WHAT IS REQUIRED:
Reproduce only the lines from the one containing "## Success Criteria" through the one containing "all established patterns!", inclusive, swapping "integrates" for "connects" and leaving everything else unchanged.

INPUT DATA:
#####
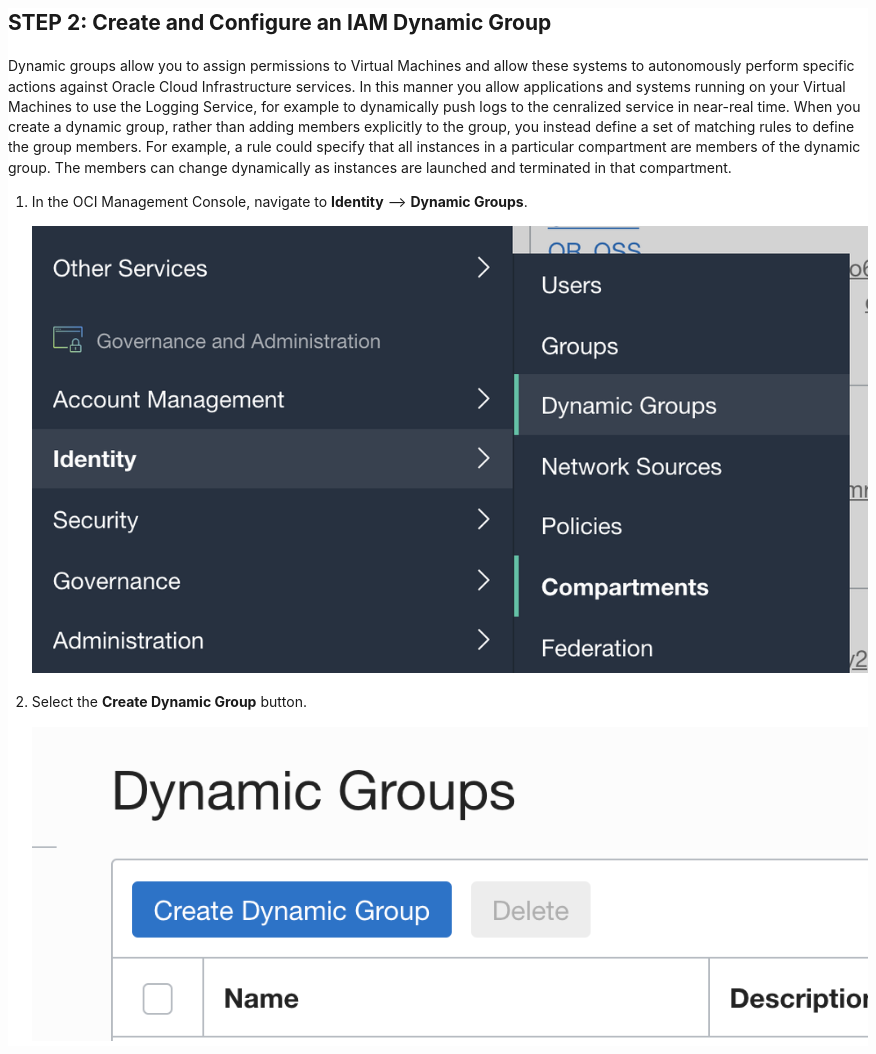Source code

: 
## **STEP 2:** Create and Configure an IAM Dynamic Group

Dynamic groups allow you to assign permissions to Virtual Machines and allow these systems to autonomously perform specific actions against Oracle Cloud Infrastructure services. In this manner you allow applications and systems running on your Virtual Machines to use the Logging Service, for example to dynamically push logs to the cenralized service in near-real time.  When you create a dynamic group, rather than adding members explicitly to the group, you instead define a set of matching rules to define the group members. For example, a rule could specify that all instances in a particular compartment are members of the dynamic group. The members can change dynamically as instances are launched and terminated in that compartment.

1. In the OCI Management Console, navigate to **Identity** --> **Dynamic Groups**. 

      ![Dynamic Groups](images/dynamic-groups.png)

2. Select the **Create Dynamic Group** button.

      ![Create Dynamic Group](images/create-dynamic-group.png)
#####
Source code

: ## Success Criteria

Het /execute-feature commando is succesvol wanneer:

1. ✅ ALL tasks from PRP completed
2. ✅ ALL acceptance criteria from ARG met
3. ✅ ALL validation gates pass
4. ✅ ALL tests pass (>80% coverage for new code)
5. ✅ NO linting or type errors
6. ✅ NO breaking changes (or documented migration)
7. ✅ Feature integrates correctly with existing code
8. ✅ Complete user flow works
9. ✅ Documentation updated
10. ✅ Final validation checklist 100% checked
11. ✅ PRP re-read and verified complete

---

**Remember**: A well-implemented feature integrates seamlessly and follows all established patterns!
#####
EXERCISE RESPONSE:
: ## Success Criteria

Het /execute-feature commando is succesvol wanneer:

1. ✅ ALL tasks from PRP completed
2. ✅ ALL acceptance criteria from ARG met
3. ✅ ALL validation gates pass
4. ✅ ALL tests pass (>80% coverage for new code)
5. ✅ NO linting or type errors
6. ✅ NO breaking changes (or documented migration)
7. ✅ Feature connects correctly with existing code
8. ✅ Complete user flow works
9. ✅ Documentation updated
10. ✅ Final validation checklist 100% checked
11. ✅ PRP re-read and verified complete

---

**Remember**: A well-implemented feature connects seamlessly and follows all established patterns!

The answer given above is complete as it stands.